Depuis peu, le lycée, composé d’une majorité d’élèves issus de familles très modestes originaires d’une trentaine de pays, a réussi à faire revenir les bons élèves qui avaient déserté l’établissement à la réputation désastreuse. « C’est très important qu’ils soient là. Même peu nombreux, ce sont des locomotives qui changent la dynamique d’une classe », souligne le proviseur en arpentant les couloirs aux murs de béton brut.
Amélioration sécuritaire et scolaire - Pourtant, il y a encore une dizaine d’années, les téléspectateurs découvraient dans le magazine Zone interdite un lycée sur le point d’imploser, avec une police appelée à la rescousse pour faire régner l’ordre dans la cour et des professeurs à bout de souffle, quand le taux de réussite au bac ne dépassait pas 60%.

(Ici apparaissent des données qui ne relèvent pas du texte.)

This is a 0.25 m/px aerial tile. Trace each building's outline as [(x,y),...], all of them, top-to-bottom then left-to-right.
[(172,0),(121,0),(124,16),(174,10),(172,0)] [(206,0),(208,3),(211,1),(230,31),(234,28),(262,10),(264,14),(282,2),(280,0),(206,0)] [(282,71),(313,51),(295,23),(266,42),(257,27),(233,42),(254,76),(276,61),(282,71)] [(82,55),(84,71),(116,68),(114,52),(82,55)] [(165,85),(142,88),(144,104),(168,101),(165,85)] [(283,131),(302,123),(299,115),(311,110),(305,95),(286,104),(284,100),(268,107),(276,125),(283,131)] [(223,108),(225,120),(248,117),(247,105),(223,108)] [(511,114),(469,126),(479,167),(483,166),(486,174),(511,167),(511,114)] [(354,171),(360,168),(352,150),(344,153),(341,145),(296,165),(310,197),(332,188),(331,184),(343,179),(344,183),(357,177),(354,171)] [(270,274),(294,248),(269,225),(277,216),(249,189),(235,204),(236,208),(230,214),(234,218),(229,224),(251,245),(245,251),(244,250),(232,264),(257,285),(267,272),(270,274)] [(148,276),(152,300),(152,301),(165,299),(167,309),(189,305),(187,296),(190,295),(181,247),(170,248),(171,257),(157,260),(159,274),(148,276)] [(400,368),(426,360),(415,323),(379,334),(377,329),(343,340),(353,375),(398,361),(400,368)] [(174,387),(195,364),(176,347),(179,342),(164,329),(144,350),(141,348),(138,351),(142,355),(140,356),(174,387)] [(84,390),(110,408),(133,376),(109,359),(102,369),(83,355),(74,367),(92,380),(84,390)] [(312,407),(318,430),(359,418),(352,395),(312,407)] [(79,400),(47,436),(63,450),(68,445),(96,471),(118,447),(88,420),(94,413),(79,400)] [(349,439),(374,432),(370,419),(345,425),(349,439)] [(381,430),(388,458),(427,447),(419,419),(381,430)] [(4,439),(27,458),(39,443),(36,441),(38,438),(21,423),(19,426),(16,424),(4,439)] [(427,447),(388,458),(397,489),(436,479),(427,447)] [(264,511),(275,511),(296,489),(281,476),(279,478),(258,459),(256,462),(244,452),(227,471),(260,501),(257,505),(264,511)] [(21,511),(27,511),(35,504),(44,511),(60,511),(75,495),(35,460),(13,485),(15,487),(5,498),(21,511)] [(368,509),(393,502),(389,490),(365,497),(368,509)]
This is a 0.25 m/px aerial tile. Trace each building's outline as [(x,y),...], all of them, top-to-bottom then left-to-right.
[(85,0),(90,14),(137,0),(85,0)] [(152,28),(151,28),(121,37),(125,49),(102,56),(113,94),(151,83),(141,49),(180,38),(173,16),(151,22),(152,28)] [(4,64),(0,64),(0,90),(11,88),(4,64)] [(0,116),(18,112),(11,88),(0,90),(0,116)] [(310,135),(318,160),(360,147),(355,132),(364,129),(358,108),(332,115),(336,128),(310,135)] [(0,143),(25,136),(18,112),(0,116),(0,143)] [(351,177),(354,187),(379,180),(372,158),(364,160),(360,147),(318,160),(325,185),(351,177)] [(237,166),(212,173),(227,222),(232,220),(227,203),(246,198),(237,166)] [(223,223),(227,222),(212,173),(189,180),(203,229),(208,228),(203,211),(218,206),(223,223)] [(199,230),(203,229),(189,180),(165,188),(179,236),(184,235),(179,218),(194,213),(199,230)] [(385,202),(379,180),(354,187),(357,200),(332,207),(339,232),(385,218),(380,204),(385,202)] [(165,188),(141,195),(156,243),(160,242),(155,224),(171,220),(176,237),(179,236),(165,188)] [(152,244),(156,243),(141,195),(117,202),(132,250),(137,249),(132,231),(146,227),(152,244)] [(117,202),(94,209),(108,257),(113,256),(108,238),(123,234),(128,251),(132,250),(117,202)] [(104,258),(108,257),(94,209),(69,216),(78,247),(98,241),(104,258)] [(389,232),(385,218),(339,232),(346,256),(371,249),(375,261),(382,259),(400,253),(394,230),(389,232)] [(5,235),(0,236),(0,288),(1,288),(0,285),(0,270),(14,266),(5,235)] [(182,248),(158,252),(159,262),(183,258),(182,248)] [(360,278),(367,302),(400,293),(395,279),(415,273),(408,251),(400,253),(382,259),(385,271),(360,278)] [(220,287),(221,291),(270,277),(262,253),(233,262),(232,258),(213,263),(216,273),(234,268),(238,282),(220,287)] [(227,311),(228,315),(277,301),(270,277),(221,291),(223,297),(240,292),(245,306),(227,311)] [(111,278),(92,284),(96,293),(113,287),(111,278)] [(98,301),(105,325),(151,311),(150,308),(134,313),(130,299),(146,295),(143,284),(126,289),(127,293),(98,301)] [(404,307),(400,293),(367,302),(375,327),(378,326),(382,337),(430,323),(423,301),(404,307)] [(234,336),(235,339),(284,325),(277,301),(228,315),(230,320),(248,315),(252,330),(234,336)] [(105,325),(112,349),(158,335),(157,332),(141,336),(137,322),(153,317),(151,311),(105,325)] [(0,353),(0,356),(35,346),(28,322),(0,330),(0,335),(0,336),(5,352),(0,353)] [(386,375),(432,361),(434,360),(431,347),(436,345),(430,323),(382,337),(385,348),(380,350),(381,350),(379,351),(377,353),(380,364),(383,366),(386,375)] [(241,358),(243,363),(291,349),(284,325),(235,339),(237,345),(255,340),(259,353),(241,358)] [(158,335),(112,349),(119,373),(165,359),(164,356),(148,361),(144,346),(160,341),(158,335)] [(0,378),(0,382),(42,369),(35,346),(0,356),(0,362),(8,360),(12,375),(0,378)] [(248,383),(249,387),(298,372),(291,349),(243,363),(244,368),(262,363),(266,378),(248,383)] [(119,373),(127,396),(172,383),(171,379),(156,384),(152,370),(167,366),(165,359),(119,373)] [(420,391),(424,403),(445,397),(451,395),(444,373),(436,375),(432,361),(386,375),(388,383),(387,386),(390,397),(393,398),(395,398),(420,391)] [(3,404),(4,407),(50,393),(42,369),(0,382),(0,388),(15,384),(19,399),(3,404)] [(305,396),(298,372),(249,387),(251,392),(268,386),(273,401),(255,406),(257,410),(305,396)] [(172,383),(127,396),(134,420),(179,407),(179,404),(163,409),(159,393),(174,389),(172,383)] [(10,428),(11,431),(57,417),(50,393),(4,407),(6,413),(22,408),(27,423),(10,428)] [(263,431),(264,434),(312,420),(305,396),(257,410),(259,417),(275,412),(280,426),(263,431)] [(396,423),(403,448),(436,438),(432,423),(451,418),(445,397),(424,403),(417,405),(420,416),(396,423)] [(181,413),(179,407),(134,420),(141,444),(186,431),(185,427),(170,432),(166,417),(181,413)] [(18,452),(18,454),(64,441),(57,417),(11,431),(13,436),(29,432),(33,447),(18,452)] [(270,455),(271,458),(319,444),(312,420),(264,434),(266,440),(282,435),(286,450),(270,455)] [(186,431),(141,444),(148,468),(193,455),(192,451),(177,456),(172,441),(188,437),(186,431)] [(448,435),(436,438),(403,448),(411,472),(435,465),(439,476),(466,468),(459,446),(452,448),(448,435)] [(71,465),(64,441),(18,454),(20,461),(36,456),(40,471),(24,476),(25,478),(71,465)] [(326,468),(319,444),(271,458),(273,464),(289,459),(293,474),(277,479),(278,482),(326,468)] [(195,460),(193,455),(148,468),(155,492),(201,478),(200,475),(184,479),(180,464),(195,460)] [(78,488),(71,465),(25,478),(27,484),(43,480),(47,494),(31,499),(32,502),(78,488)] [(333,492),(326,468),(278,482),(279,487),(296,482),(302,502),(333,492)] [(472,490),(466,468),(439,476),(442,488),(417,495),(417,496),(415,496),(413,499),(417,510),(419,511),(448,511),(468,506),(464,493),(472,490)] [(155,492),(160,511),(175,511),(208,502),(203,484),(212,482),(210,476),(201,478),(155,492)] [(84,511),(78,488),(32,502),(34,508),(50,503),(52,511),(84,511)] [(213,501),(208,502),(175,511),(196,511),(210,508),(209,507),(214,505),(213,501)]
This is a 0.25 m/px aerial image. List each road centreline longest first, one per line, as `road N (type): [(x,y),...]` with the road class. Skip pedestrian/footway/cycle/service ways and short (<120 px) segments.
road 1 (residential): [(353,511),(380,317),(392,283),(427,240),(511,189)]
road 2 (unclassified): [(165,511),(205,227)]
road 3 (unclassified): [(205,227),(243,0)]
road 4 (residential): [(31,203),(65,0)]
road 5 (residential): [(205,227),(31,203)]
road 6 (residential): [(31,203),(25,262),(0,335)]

« Les élèves fuyaient le lycée dès qu’ils le pouvaient et nous, nous intervenions constamment dans l’urgence », se souvient Carole Baudry, conseillère principale d’éducation (CPE), alors que le lycée était en proie « aux trafics de drogue en tout genre et à la prostitution ».
Contre les clichés - Les premières mesures ont consisté à ramener la sécurité en empêchant les intrusions extérieures, pour « sanctuariser » l’école. « Le lycée est alors devenu un lieu où on avait envie d’apprendre et on a pu enfin développer des projets en rendant les élèves acteurs », explique la CPE, en poste depuis une vingtaine d’années.
Conférences de chercheurs du CNRS, participation aux cours d’une classe d’hypokhâgne dans un établissement voisin, création d’une équipe féminine de rugby: le lycée a multiplié les actions à contre-courant des clichés véhiculés par la cité.
Nouveaux horizons - « Le but est de leur ouvrir de nouveaux horizons et de ne pas leur mettre de barrière afin de lutter contre cette fatalité que certains pourraient ressentir en habitant la banlieue », explique Clément Airaud, professeur de physique.
Des élèves qui sont entrés « dégoûtés » à Romain Rolland s’affirment maintenant « très fiers » de leur établissement, à l’image de Yahya, qui dit avoir repris confiance en lui.
Effectifs réduits - « C’est important de ne pas s’enfermer dans des situations négatives, mais au contraire de leur permettre de s’épanouir, même si certains ont derrière eux des histoires familiales très lourdes », constate Sonia Latik, jeune conseillère d’éducation.
Les enseignants, qui disent s’être serré les coudes pendant les pires années, restent toutefois prudents. « Tout ça est possible car nous avons des classes à effectif réduit et que les élèves sont très encadrés », soulignent-ils, alors que les classes de seconde ne dépassent pas 30 élèves et celles de première et terminale 24 à 26, contre près de 35 habituellement.